SURVIVING THE OREGON TRAIL
Cindy Maddera
The other evening, Michael, the Cabbage and I played a round of the card game version of the Oregon Trail. The Cabbage wrote her name down on the provided dry-erase board in the player 1 spot. Then I put down a name in ‘player 2’. I chose the name of Sally Anne Degenerate and when the Cabbage saw this she gasped and said “I didn’t know we could make up a name!” She then changed her name to ‘Amy’. Michael played the first card which happened to be a ‘town’ card and he immediately got to pick up some extra supplies. Then it was my turn. I played a ‘trail’ card that had me drawing from the ‘hazard’ deck. I immediately died of dysentery. The Cabbage and Michael played a few more rounds before the Cabbage, I mean Amy, died of a snake bite. Michael managed to hang on for a few more miles before succumbing to extreme cold.
No one made it to Oregon.
By Friday I was starting to feel the weight of being the only one at work and I was not handling things well.

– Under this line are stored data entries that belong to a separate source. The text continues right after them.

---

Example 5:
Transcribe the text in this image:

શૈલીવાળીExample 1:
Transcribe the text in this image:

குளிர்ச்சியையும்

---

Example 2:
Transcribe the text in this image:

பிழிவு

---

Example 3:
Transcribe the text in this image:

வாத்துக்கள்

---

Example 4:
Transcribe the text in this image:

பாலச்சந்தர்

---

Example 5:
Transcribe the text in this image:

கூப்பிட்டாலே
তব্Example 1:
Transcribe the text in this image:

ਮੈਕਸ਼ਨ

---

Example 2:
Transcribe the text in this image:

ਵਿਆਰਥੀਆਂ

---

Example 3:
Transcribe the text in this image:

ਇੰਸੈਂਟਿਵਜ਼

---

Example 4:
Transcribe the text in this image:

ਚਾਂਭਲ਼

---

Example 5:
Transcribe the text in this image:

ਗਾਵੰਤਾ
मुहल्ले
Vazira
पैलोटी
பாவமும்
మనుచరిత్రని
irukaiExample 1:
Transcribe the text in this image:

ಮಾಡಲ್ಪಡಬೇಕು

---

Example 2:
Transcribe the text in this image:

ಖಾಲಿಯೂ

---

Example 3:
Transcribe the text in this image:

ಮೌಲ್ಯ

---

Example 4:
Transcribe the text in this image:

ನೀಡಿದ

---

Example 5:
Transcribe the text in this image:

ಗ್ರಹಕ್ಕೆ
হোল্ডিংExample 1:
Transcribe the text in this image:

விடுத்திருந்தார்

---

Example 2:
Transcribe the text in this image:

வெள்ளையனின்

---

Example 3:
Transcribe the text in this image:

After cleaning every microscope and wiping down all of the surfaces, I threw on my jacket and stepped outside because that’s becoming my reaction when it gets to be too much. Get outside. Take some deep breaths. Move my feet in some direction. Except this time the weather was near freezing with blustery wind. I pulled my gloves on and marched forward, completely alone with my own thoughts. As I walked, I started thinking about the game. Remembering how the Cabbage changed her player name to ‘Amy’ made me start laughing. She could have made up any name. Then I started thinking about how the game played out, how I died right at the start. I came to a complete stop in the middle of the sidewalk because at that moment my thoughts crashed together so hard that I expected to hear ambulance sirens heading my way.

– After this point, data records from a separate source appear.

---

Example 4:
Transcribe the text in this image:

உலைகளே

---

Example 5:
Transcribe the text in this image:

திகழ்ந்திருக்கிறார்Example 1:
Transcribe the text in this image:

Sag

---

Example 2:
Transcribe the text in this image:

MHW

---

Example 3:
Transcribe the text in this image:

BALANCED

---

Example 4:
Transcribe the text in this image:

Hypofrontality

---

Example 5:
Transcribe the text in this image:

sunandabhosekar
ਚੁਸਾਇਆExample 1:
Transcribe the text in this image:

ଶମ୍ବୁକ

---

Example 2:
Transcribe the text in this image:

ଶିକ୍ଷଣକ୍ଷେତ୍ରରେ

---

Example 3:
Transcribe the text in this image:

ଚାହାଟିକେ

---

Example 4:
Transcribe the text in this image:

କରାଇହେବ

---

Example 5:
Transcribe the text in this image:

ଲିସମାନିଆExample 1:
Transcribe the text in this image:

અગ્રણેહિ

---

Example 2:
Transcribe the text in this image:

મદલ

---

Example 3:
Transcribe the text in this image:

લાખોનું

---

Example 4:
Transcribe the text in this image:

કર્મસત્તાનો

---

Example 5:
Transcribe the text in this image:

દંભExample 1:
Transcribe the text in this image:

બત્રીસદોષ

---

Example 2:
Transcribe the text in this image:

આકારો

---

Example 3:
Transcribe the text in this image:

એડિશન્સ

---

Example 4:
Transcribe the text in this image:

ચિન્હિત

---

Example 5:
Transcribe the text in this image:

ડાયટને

I died right at the start.
The beginning of the Oregon trail, the real life Oregon trail, is about seventeen miles east of my current residence. From my vantage point, I can step out of my house, walk about a mile and land on a trail that could lead me to California, New Mexico or Oregon. I didn’t know this when we moved here. Chris and I knew very little about this area when we moved here other than this was a city for visiting, a place we’d drive to for concerts. I didn’t think about the history of this place. History is not really at the top of my list of things that I think about really. I mean, I appreciate history and all that, but I am not a person who remembers dates. I am not a person who seeks out the history of a place. At least not then. Age has made me more appreciative, more curious about such things. Really, it is the stories of the past that I find interesting. Dates still get lost in this brain.
The significance of all of this though, the whole being here, is not really about history. It is about plans being made and the idea of making a better life for yourself some place else. We dreamed of Oregon once. We dreamed of making a better life for ourselves way out west. We made it sixteen miles on the Oregon trail before Chris basically died of dysentery and I just stayed put. I’m not sad about it. Well, I’m not sad about the staying put part any way. Dreams change. New plans are made. I found the secret to surviving the Oregon trail. The secret is to start, travel about sixteen, seventeen miles, and then stop. Unload your wagon and set up your homestead. Don’t do it because you are giving up on a dream. Do it because you’ve taken a moment to look around at your surroundings and you realize that those surroundings are pretty great. Change your plans. Change your dreams. Make that better life for yourself right where you are, right now.